We have no 2nd round pick.

You're "uncle" should've told you that!:grinning:


----------



## thefuture2 (May 2, 2004)

> Originally posted by <b>Mongolmike</b>!
> 
> 
> We have no 2nd round pick.
> ...


LOL that was nice..I'll give you that one. :laugh: :laugh:


----------



## Nevus (Jun 3, 2003)

If the Cavs traded some guys for a pick to take Luke Jackson with, I would be thrilled.


----------



## Starks (Feb 22, 2004)

> Originally posted by <b>Nevus</b>!
> If the Cavs traded some guys for a pick to take Luke Jackson with, I would be thrilled.

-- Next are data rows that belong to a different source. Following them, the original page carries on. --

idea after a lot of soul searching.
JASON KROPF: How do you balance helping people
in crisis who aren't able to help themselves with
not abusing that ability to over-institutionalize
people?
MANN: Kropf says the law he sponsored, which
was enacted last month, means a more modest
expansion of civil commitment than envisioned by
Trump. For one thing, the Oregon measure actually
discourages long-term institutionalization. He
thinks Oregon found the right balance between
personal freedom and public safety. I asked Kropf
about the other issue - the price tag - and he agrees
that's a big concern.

Luke would fit in nicely with this squad. He can definitely shoot.


----------



## 22ryno (Mar 17, 2003)

What about a trade that sent Wagner, Ollie, and # 10 for Jazz 14 and 16. With Fourteen take Luke Jackson. With 16 take Sebastian Telfair. This works right.


----------



## Nevus (Jun 3, 2003)

> What about a trade that sent Wagner, Ollie, and # 10 for Jazz 14 and 16. With Fourteen take Luke Jackson. With 16 take Sebastian Telfair. This works right.


Something like that would be great. I would consider that a huge draft success.


----------



## remy23 (Aug 15, 2002)

Next week workouts include Jameer Nelson (St. Joseph's), Kirk Snyder (Nevada), Lionel Chalmers (Xavier), Chris Duhon (Duke), *Josh Childress* (Stanford), J.R. Smith (St. Benedict High School, N.J.) and Josh Smith (Oak Hill Academy).

Source: The Plain Dealer

----

Josh Smith will work out with the team but I doubt he will be available by the 10th pick. Childress could last until the 10th pick but some teams have shown interest in him and he could be gone too. With the "Let's join James-Telfair" campaign underways, I doubt Cleveland would take a PG that isn't Telfair himself (which probably eliminates Nelson, Duhon).


----------



## Nevus (Jun 3, 2003)

I'm a big fan of Jameer Nelson. I want to hear how his workout with the Cavs goes... I think he could be great for the Cavs too.


----------